→ **REQUIREMENT**
Would you restate the entries below word for word, starting at the first line and ending with the one that has "[73,305,226,321] python3 github.py"?

----- DATA

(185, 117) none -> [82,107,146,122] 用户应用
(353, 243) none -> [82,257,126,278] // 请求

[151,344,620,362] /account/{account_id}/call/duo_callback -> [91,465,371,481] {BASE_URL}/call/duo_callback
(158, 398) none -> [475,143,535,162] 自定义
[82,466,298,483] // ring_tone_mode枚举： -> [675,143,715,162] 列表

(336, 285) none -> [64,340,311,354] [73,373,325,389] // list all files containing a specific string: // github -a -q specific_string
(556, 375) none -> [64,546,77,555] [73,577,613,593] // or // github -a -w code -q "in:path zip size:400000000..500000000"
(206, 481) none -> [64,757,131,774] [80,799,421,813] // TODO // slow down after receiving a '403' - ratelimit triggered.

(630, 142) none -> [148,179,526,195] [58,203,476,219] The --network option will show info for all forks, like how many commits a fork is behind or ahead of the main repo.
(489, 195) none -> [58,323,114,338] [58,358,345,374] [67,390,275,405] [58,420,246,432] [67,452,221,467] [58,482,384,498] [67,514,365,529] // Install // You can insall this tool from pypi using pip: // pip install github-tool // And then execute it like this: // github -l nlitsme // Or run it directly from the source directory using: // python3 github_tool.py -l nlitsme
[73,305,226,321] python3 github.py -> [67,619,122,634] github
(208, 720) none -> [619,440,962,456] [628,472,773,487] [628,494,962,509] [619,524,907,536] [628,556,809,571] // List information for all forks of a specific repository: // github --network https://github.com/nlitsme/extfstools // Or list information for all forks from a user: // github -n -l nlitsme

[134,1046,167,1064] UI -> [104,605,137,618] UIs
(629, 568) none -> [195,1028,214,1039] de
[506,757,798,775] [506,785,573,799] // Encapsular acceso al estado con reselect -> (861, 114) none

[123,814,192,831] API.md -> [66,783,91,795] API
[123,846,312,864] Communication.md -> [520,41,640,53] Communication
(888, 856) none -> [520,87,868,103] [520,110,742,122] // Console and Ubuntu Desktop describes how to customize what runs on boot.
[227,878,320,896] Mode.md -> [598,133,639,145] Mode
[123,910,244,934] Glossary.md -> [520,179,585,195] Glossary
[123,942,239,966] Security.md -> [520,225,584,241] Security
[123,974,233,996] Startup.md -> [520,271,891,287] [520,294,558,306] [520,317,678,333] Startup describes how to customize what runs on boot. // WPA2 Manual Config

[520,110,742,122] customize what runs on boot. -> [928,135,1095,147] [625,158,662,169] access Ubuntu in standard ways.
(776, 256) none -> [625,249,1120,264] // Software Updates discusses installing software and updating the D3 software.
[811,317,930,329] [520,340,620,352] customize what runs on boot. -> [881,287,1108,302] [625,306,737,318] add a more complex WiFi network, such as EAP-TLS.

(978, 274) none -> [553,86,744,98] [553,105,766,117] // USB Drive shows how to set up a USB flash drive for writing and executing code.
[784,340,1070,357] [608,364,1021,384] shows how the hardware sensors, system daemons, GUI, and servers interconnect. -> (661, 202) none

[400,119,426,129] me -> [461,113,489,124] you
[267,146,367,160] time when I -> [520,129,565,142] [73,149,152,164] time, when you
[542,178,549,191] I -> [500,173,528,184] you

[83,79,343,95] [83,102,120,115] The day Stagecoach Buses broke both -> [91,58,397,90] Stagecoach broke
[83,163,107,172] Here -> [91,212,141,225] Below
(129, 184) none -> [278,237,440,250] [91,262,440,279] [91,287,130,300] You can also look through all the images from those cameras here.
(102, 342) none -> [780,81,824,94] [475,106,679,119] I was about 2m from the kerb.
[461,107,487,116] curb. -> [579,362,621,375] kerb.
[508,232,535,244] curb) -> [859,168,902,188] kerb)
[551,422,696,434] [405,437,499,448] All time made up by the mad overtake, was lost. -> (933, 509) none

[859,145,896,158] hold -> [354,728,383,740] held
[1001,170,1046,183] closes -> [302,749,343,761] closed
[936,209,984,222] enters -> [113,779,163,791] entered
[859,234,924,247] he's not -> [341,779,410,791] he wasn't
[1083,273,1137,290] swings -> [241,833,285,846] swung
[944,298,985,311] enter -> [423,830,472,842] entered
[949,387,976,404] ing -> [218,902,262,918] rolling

----------

→ **RESULT FOR THIS TASK**
(185, 117) none -> [82,107,146,122] 用户应用
(353, 243) none -> [82,257,126,278] // 请求

[151,344,620,362] /account/{account_id}/call/duo_callback -> [91,465,371,481] {BASE_URL}/call/duo_callback
(158, 398) none -> [475,143,535,162] 自定义
[82,466,298,483] // ring_tone_mode枚举： -> [675,143,715,162] 列表

(336, 285) none -> [64,340,311,354] [73,373,325,389] // list all files containing a specific string: // github -a -q specific_string
(556, 375) none -> [64,546,77,555] [73,577,613,593] // or // github -a -w code -q "in:path zip size:400000000..500000000"
(206, 481) none -> [64,757,131,774] [80,799,421,813] // TODO // slow down after receiving a '403' - ratelimit triggered.

(630, 142) none -> [148,179,526,195] [58,203,476,219] The --network option will show info for all forks, like how many commits a fork is behind or ahead of the main repo.
(489, 195) none -> [58,323,114,338] [58,358,345,374] [67,390,275,405] [58,420,246,432] [67,452,221,467] [58,482,384,498] [67,514,365,529] // Install // You can insall this tool from pypi using pip: // pip install github-tool // And then execute it like this: // github -l nlitsme // Or run it directly from the source directory using: // python3 github_tool.py -l nlitsme
[73,305,226,321] python3 github.py -> [67,619,122,634] github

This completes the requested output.